Didn't I do this for you last week? As I remember you didn't understand my explanation. Or am I wrong?
It's the first time I ask this question on here actually.
Will you check that dS = -287.5? I may have it mixed up with another problem but I seem to remember that as being delta G or something like that but not dS. Thanks.
I looked at one of your description of one of the previous questions asked that are similar to mine and it made perfect sense. Thanks!
To determine the chemical equation of the coupled process and calculate the thermodynamic equilibrium constant, we need to consider the concept of Gibbs free energy (ΔG) and the relationship with thermodynamic equilibrium.
The Gibbs free energy change (ΔG) at a given temperature is related to the equilibrium constant (K) of a chemical reaction through the equation:
ΔG = -RT ln(K)
Where:
- ΔG is the change in Gibbs free energy.
- R is the gas constant (8.314 J/(mol·K)).
- T is the temperature in Kelvin (K).
- ln represents the natural logarithm.
Let's start by analyzing the given equation:
MO2(s) + C(s) ⇌ M(s) + CO2(g)
We know from the information provided that the reaction:
MO2(s) ⇌ M(s) + 1/2 O2(g)
Has ΔS = 287.5 kJ/mol, indicating an increase in entropy. Therefore, the reaction is spontaneous.
To determine the equilibrium constant for the coupled reaction, we need to find the value of ΔG at equilibrium.
We can write the overall reaction as the sum of two reactions:
Reaction 1: MO2(s) ⇌ M(s) + 1/2 O2(g)
Reaction 2: C(s) + O2(g) ⇌ CO2(g)
The overall reaction is then the sum of the two reactions:
MO2(s) + C(s) ⇌ M(s) + CO2(g)
Now, let's calculate the value of ΔG for each reaction using the equation:
ΔG = ΔH - TΔS
For Reaction 1:
ΔS1 = +287.5 kJ/mol (from the information given)
ΔG1 = ΔH1 - TΔS1
Since ΔG1 is negligible (as stated in the question), we assume ΔH1 is close to zero. Hence, the term - TΔS1 can be neglected.
For Reaction 2:
The conversion of graphite to carbon dioxide is a well-known reaction with a known value of ΔG. At 25.0°C, the value of ΔG for this reaction is -393.5 kJ/mol.

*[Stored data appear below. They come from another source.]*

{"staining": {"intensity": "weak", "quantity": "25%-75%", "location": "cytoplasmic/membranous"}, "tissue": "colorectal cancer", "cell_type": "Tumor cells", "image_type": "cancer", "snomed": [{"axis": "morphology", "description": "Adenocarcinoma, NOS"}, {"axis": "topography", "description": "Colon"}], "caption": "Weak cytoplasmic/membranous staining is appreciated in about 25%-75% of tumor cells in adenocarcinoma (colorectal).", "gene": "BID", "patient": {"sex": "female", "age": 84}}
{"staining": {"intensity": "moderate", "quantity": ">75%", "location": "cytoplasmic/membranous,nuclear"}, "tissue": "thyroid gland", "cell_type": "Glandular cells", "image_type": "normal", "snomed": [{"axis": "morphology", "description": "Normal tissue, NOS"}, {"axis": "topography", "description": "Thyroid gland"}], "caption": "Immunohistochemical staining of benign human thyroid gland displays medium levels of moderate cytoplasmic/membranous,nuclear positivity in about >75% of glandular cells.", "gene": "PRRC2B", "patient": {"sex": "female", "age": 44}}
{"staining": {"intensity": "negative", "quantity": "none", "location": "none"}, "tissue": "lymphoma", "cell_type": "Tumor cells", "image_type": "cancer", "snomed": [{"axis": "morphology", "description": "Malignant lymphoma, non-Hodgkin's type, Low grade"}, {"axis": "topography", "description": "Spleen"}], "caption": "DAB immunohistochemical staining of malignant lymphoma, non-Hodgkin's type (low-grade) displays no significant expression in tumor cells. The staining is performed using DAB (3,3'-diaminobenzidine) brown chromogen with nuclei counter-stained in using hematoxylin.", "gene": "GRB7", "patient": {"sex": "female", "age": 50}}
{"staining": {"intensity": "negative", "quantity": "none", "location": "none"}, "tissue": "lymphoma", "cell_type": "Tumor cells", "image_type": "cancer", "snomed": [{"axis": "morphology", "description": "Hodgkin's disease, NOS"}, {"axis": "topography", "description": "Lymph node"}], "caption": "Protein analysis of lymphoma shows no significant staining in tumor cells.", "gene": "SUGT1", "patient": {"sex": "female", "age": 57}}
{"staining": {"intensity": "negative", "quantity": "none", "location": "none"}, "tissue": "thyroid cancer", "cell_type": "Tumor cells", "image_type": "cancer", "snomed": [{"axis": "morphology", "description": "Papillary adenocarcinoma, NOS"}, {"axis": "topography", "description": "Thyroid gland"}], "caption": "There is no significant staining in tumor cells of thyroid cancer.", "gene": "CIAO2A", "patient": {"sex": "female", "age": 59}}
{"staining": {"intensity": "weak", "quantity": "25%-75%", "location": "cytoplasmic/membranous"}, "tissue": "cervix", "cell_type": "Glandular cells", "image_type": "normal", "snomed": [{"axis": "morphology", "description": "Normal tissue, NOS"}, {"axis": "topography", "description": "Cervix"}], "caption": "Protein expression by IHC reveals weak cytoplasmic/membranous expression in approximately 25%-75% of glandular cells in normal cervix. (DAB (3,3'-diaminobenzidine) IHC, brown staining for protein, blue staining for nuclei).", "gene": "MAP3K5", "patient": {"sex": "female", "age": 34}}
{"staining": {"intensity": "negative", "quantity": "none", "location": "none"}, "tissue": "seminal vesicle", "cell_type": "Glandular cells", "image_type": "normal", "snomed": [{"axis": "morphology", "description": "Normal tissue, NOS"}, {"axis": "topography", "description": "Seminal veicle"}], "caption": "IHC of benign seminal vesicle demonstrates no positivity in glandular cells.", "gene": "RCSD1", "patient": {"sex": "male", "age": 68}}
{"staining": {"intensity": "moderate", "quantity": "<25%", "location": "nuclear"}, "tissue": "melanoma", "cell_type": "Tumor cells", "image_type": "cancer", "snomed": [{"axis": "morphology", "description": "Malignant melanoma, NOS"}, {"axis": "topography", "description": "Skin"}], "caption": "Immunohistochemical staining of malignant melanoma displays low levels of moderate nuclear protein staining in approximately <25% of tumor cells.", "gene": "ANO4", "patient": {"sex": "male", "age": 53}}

Next, we add the ΔG values for both reactions to obtain the overall ΔG for the coupled reaction:
ΔG = ΔG1 + ΔG2
Since ΔG1 is negligible, the overall ΔG is approximately equal to the value of ΔG for Reaction 2:
ΔG ≈ ΔG2 = -393.5 kJ/mol
Now, we can calculate the equilibrium constant (K) using the equation:
ΔG = -RT ln(K)
K = e^(-ΔG/RT)
Plugging in the values:
ΔG = -(-393.5 × 10^3 J/mol) = 393.5 × 10^3 J/mol
R = 8.314 J/(mol·K)
T = 25.0 + 273.15 K = 298.15 K
K = e^(-393.5 × 10^3 / (8.314 × 298.15))
Using a calculator, we can find that the equilibrium constant (K) for the coupled reaction is approximately 1.095 × 10^64.
Therefore, the chemical equation for the coupled process is:
MO2(s) + C(s) ⇌ M(s) + CO2(g)
The reaction is at equilibrium, and the thermodynamic equilibrium constant is approximately 1.095 × 10^64.